● ABOUT THIS TASK
Could you transcribe every record below exactly as written, excluding the pictures?
════
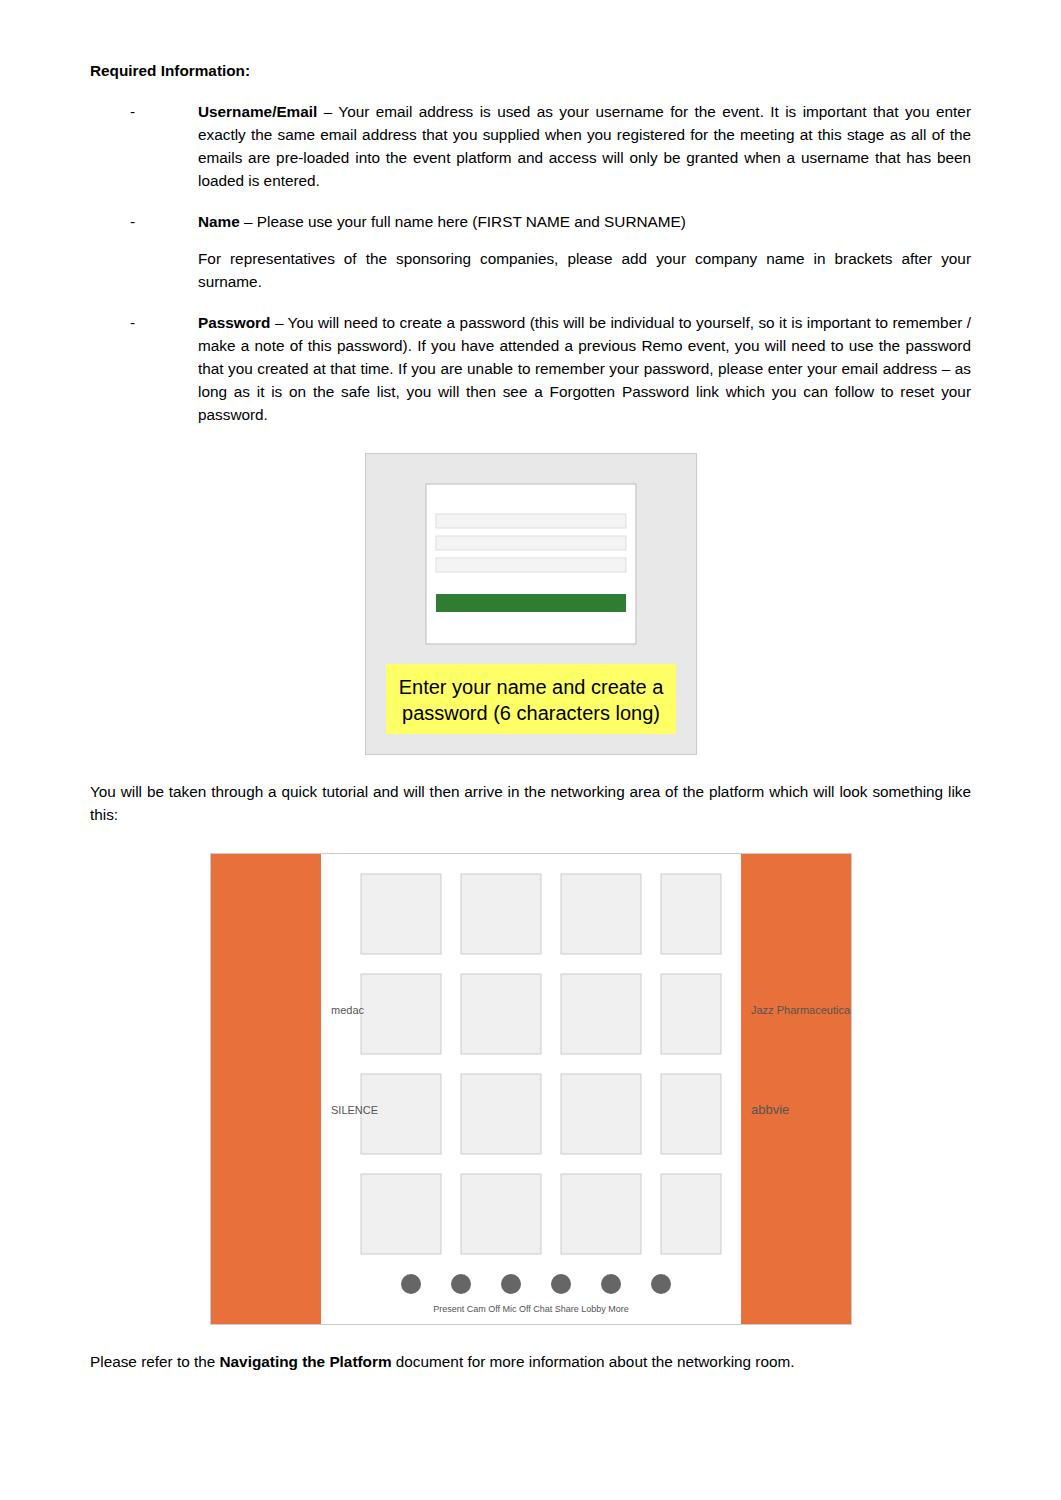Required Information:
Username/Email
Username/Email – Your email address is used as your username for the event. It is important that you enter exactly the same email address that you supplied when you registered for the meeting at this stage as all of the emails are pre-loaded into the event platform and access will only be granted when a username that has been loaded is entered.
Name
Name – Please use your full name here (FIRST NAME and SURNAME)
For representatives of the sponsoring companies, please add your company name in brackets after your surname.
Password
Password – You will need to create a password (this will be individual to yourself, so it is important to remember / make a note of this password). If you have attended a previous Remo event, you will need to use the password that you created at that time. If you are unable to remember your password, please enter your email address – as long as it is on the safe list, you will then see a Forgotten Password link which you can follow to reset your password.
You will be taken through a quick tutorial and will then arrive in the networking area of the platform which will look something like this:
Please refer to the Navigating the Platform document for more information about the networking room.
════
● TASK SOLUTION
Required Information:
Username/Email
Username/Email – Your email address is used as your username for the event. It is important that you enter exactly the same email address that you supplied when you registered for the meeting at this stage as all of the emails are pre-loaded into the event platform and access will only be granted when a username that has been loaded is entered.
Name
Name – Please use your full name here (FIRST NAME and SURNAME)
For representatives of the sponsoring companies, please add your company name in brackets after your surname.
Password
Password – You will need to create a password (this will be individual to yourself, so it is important to remember / make a note of this password). If you have attended a previous Remo event, you will need to use the password that you created at that time. If you are unable to remember your password, please enter your email address – as long as it is on the safe list, you will then see a Forgotten Password link which you can follow to reset your password.
You will be taken through a quick tutorial and will then arrive in the networking area of the platform which will look something like this:
Please refer to the Navigating the Platform document for more information about the networking room.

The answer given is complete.